Working Hard Versus Hardly Working
Almost all of us know (because President Trump boasts of it in nearly every speech) that our 3.5% unemployment rate has reached a 50-year low. But this official decline in joblessness doesn’t tell the entire story of the improvement in the job market in the United States. And it doesn’t fully capture the change in direction between what happened under President Barack Obama and Trump.
In the Obama years, the unemployment rate kept falling after 2010. That’s great. But the untold story was that the number of people moving from the living room couch into jobs was exceeded by the number who dropped out of the workforce, or, as was the case with millions of 20-somethings, never got a job. From January 2009 to December 2016, almost 10 million jobs were added, but amazingly, 1.6 million working-age people dropped out of the workforce.

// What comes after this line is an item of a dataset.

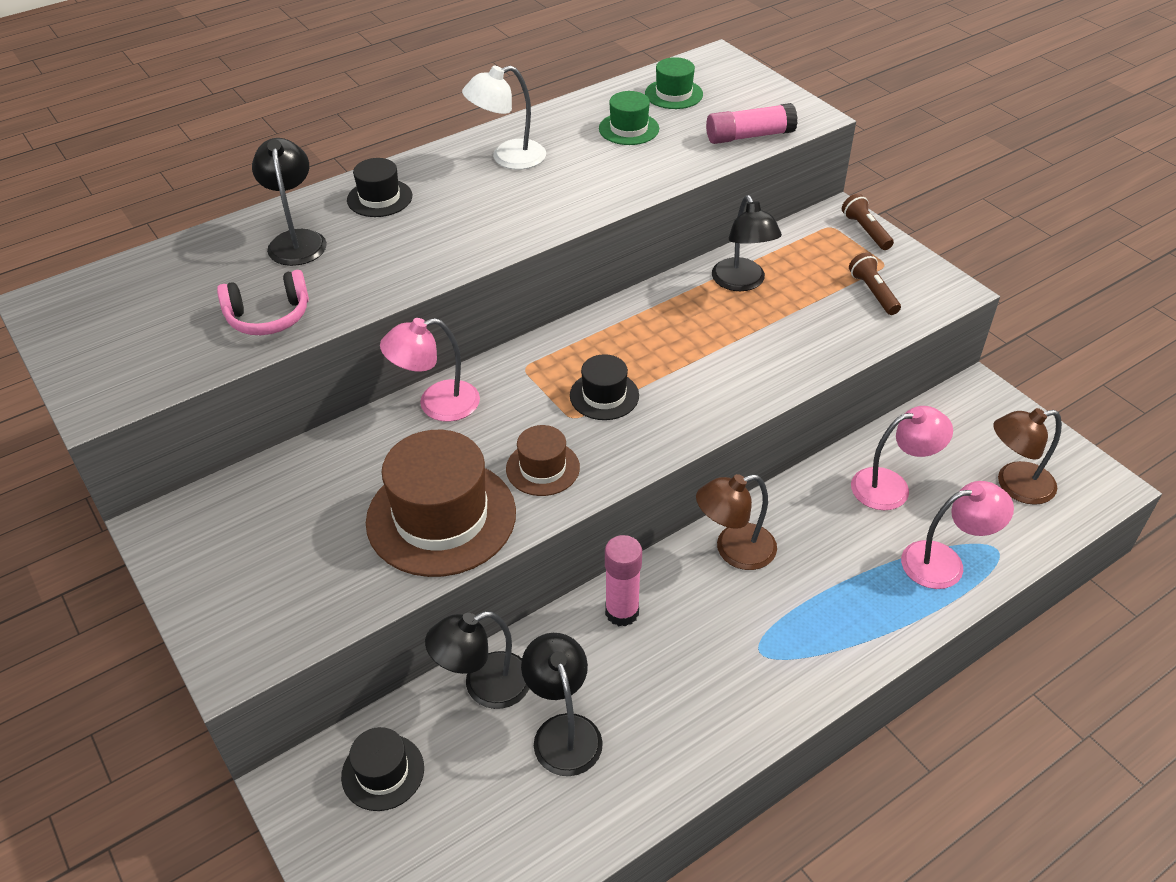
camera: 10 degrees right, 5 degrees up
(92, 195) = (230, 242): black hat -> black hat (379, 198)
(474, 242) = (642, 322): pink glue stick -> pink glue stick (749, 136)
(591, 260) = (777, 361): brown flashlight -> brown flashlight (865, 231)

The percentage of people participating in the labor force fell from 65.7% to a low of 62.7% under Obama. Generally, in a recovery, job seekers rise as jobs reemerge.
A chart from the U.S. Bureau of Labor Statistics shows the trend in labor force participation and the unemployment rate adjusted for labor force dropouts from 2009-2019. The strange thing about the Obama recovery was more jobs and less willing workers. When a person isn’t looking for a job, for whatever reason, they do not get labeled as unemployed. The joke a few years ago was that Obama would shrink the unemployment rate to zero through the magic formula of driving millions out of the workforce. In a world where everyone is living off of welfare or a trust fund, and no one is looking for a job — there are officially no unemployed people.
Under Trump, we are experiencing the best of all worlds. Unemployment is down, and the labor force participation rate is finally starting to grow again, albeit still slower than needed. Some 2.3 million more people have entered the workforce under Trump. Part of the rise in the workforce is undoubtedly due to the steady increase in wages, which attracts workers to come off the sideline.
Is the healthy job market today due to a continuation of the Obama recovery? Hardly. My Heritage Foundation colleague John Merline ran the numbers. When Obama left office, the Congressional Budget Office, or CBO, predicted the “trend” in hiring. For example, the CBO forecast the unemployment rate would never get below 4.4% and would start rising again in 2019. The current unemployment rate is now a full percentage point below the CBO’s forecast, with 1.6 million more jobs than the Obama trend line would have predicted.
The CBO also predicted at the end of the Obama years that the labor force participation rate would continue to fall under Trump. Wrong: It rose.
One last point: When I was studying economics in college in the 1970s, the professors and the textbooks instructed us that an unemployment rate of about 4% was “full employment.” Can’t go any lower than that. How good is the job picture today? We now have an unemployment rate a half a percentage point below full employment. So, on a scale of 1 to 10, how does this job market rate? It’s an 11!